Rewrite the lines below from the start through the line containing "[3, 299, 83, 447]", with every "suitcase" changed to "travel bag" and nothing else altered.

(Saved entries)
++++++
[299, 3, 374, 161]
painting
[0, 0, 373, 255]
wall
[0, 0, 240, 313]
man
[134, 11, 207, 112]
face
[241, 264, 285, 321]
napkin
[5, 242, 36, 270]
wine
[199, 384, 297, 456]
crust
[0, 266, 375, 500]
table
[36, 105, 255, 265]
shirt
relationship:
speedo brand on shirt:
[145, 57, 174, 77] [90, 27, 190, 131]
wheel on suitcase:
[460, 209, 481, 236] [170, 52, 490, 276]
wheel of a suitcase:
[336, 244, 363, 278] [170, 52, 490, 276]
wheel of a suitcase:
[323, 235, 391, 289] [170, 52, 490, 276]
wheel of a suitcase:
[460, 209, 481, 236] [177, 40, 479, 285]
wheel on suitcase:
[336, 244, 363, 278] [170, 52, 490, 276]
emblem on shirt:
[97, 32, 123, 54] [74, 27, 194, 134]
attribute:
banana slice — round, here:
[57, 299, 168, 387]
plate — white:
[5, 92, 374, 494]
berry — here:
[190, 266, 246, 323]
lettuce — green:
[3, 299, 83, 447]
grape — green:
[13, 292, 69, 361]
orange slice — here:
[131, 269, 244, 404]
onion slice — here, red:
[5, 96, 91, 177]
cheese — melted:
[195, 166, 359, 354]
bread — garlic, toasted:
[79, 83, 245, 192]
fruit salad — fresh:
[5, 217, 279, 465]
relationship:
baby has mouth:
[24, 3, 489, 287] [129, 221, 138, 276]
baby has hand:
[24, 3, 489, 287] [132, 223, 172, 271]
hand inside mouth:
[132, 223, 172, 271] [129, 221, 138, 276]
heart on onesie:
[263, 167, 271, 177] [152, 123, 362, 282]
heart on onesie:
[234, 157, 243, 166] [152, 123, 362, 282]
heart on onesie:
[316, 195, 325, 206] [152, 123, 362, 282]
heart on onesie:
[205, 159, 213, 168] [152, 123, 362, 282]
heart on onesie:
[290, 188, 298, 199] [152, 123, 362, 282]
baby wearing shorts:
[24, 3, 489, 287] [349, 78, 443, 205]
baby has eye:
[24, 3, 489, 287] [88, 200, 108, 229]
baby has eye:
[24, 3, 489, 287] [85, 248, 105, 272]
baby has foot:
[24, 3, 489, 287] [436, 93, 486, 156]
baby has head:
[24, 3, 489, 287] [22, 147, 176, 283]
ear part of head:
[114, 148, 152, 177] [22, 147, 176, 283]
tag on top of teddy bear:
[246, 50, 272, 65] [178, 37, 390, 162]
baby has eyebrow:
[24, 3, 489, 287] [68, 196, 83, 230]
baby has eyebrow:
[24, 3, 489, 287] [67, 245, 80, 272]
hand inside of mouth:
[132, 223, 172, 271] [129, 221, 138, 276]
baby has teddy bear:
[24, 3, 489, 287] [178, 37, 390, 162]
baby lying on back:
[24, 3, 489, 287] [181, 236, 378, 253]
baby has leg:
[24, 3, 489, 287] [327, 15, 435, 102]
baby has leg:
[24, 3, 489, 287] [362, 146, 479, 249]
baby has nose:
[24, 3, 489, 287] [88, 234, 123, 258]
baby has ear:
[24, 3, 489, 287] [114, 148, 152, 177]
++++++
Exercise solution:
[299, 3, 374, 161]
painting
[0, 0, 373, 255]
wall
[0, 0, 240, 313]
man
[134, 11, 207, 112]
face
[241, 264, 285, 321]
napkin
[5, 242, 36, 270]
wine
[199, 384, 297, 456]
crust
[0, 266, 375, 500]
table
[36, 105, 255, 265]
shirt
relationship:
speedo brand on shirt:
[145, 57, 174, 77] [90, 27, 190, 131]
wheel on travel bag:
[460, 209, 481, 236] [170, 52, 490, 276]
wheel of a travel bag:
[336, 244, 363, 278] [170, 52, 490, 276]
wheel of a travel bag:
[323, 235, 391, 289] [170, 52, 490, 276]
wheel of a travel bag:
[460, 209, 481, 236] [177, 40, 479, 285]
wheel on travel bag:
[336, 244, 363, 278] [170, 52, 490, 276]
emblem on shirt:
[97, 32, 123, 54] [74, 27, 194, 134]
attribute:
banana slice — round, here:
[57, 299, 168, 387]
plate — white:
[5, 92, 374, 494]
berry — here:
[190, 266, 246, 323]
lettuce — green:
[3, 299, 83, 447]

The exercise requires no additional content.